The reaction to the news of California high schooler Jeremy Tyler's plan was as predictable as it was tired. The New York Times reported Thursday that Tyler, a 6-foot-11 junior at San Diego High, plans to skip his senior year in high school to play professionally in Europe. In two years, when his high school class is one year past graduation, he'll return to the U.S. and enter the NBA draft.
The tongue-clucking was deafening. You'd think the Book of Revelation had been revised to include skipping a year of high school to play pro basketball right between the sun turning black and the moon turning red. This will kill college basketball, some said.

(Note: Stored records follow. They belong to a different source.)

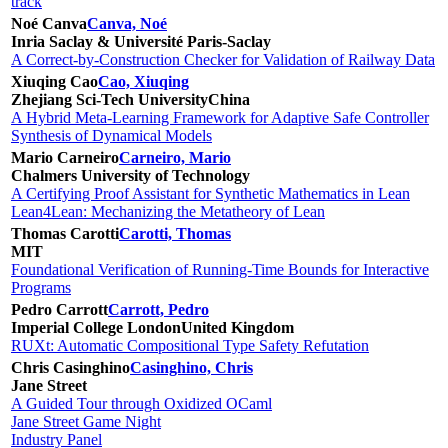
track
Noé Canva
Canva, Noé
Inria Saclay & Université Paris-Saclay
A Correct-by-Construction Checker for Validation of Railway Data
Xiuqing Cao
Cao, Xiuqing
Zhejiang Sci-Tech University
China
A Hybrid Meta-Learning Framework for Adaptive Safe Controller
Synthesis of Dynamical Models
Mario Carneiro
Carneiro, Mario
Chalmers University of Technology
A Certifying Proof Assistant for Synthetic Mathematics in Lean
Lean4Lean: Mechanizing the Metatheory of Lean
Thomas Carotti
Carotti, Thomas
MIT
Foundational Verification of Running-Time Bounds for Interactive
Programs
Pedro Carrott
Carrott, Pedro
Imperial College London
United Kingdom
RUXt: Automatic Compositional Type Safety Refutation
Chris Casinghino
Casinghino, Chris
Jane Street
A Guided Tour through Oxidized OCaml
Jane Street Game Night
Industry Panel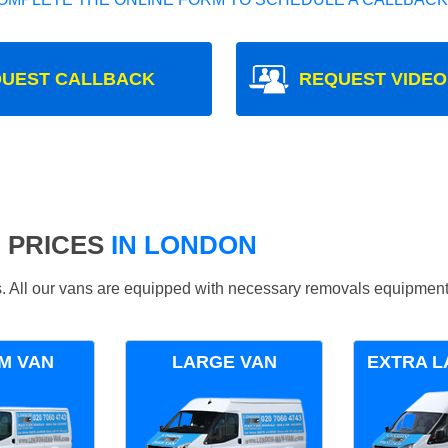
UEST CALLBACK
REQUEST VIDEO
 PRICES
IN LONDON
ds. All our vans are equipped with necessary removals equipment
M VAN
LARGE VAN
EXTRA L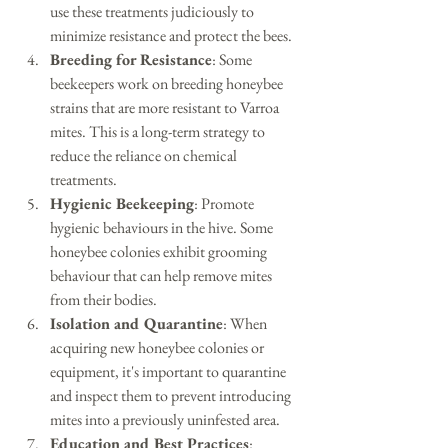
use these treatments judiciously to 
minimize resistance and protect the bees.
Breeding for Resistance
: Some 
beekeepers work on breeding honeybee 
strains that are more resistant to Varroa 
mites. This is a long-term strategy to 
reduce the reliance on chemical 
treatments.
Hygienic Beekeeping
: Promote 
hygienic behaviours in the hive. Some 
honeybee colonies exhibit grooming 
behaviour that can help remove mites 
from their bodies.
Isolation and Quarantine
: When 
acquiring new honeybee colonies or 
equipment, it's important to quarantine 
and inspect them to prevent introducing 
mites into a previously uninfested area.
Education and Best Practices
: 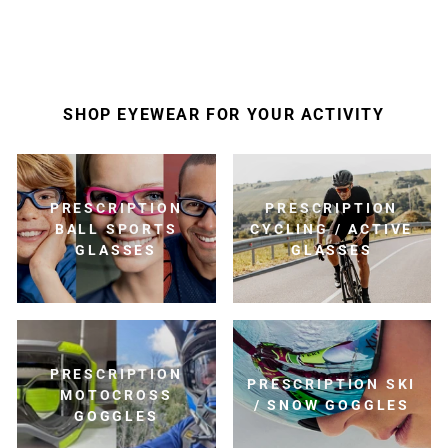
SHOP EYEWEAR FOR YOUR ACTIVITY
PRESCRIPTION
PRESCRIPTION
BALL SPORTS
CYCLING / ACTIVE
GLASSES
GLASSES
PRESCRIPTION
PRESCRIPTION SKI
MOTOCROSS
/ SNOW GOGGLES
GOGGLES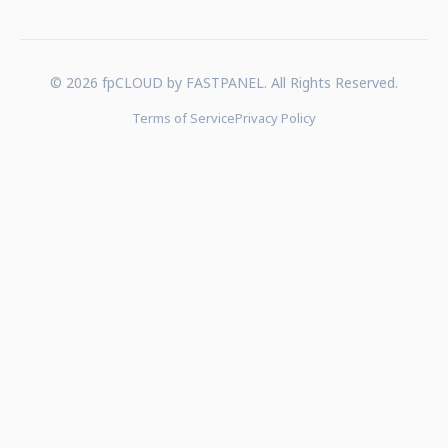
© 2026 fpCLOUD by FASTPANEL. All Rights Reserved.
Terms of Service
Privacy Policy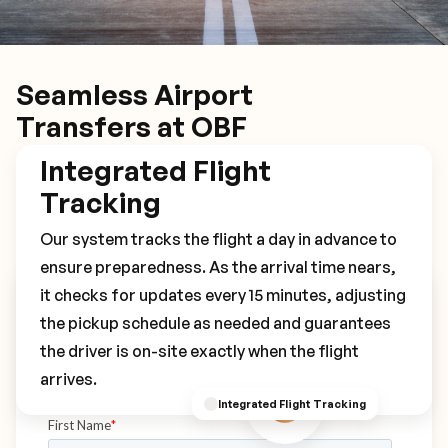
Seamless Airport
Transfers at OBF
Integrated Flight
Tracking
Our system tracks the flight a day in advance to
ensure preparedness. As the arrival time nears,
it checks for updates every 15 minutes, adjusting
Book Your OBF Transfer
the pickup schedule as needed and guarantees
the driver is on-site exactly when the flight
arrives.
Integrated Flight Tracking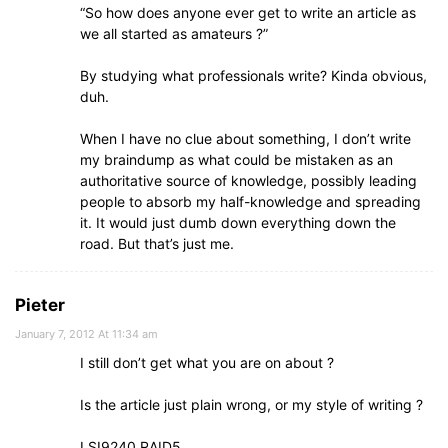
“So how does anyone ever get to write an article as
we all started as amateurs ?”
By studying what professionals write? Kinda obvious,
duh.
When I have no clue about something, I don’t write
my braindump as what could be mistaken as an
authoritative source of knowledge, possibly leading
people to absorb my half-knowledge and spreading
it. It would just dumb down everything down the
road. But that’s just me.
Pieter
January 7, 2012 At 11:34 am
I still don’t get what you are on about ?
Is the article just plain wrong, or my style of writing ?
LSI9240 RAID5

This kid is throwing away his future, others said.
Since no European newspaper sports editor offered me a six-figure salary to skip my senior year of high school, I don't feel qualified to rip Tyler's choice. I've never walked in his high-tops. But I do have a few questions for the folks who consider Tyler's move an abomination.
If he played golf, would you feel differently?

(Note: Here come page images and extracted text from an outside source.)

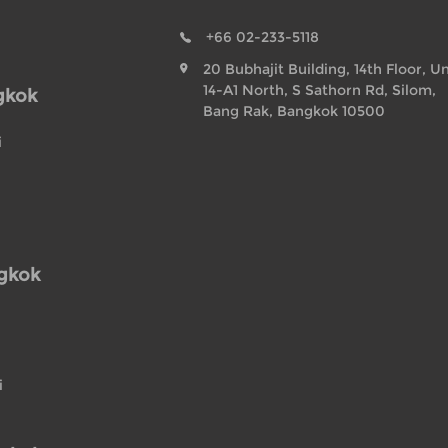
+66 02-233-5118
20 Bubhajit Building, 14th Floor, Un
14-A1 North, S Sathorn Rd, Silom,
gkok
Bang Rak, Bangkok 10500
i
ngkok
i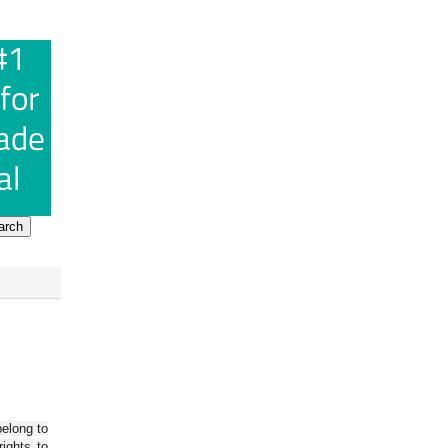
belong to
ights to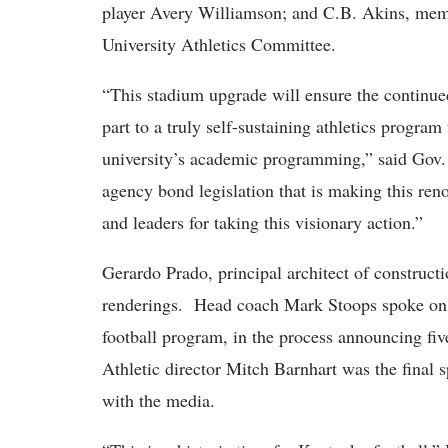
player Avery Williamson; and C.B. Akins, memb
University Athletics Committee.
“This stadium upgrade will ensure the continue
part to a truly self-sustaining athletics program 
university’s academic programming,” said Gov.
agency bond legislation that is making this reno
and leaders for taking this visionary action.”
Gerardo Prado, principal architect of construct
renderings. Head coach Mark Stoops spoke on 
football program, in the process announcing fiv
Athletic director Mitch Barnhart was the final 
with the media.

If he played tennis, would you feel differently?
If he had gotten his own show on the Disney Channel, would you feel differently?
Set aside the obvious racial overtones for a moment and consider only the sport-specific double standards. We celebrate individual athletes when they turn pro at a young age. Maria Sharapova was the darling of the tennis world at 17. Joey Logano is tearing up tracks and getting paid at 18. We celebrate entertainers when they turn pro at a young age. Nick Jonas, 16, is an actor, a musician and a paparazzi magnet. Miley Cyrus, 16, just might control the universe.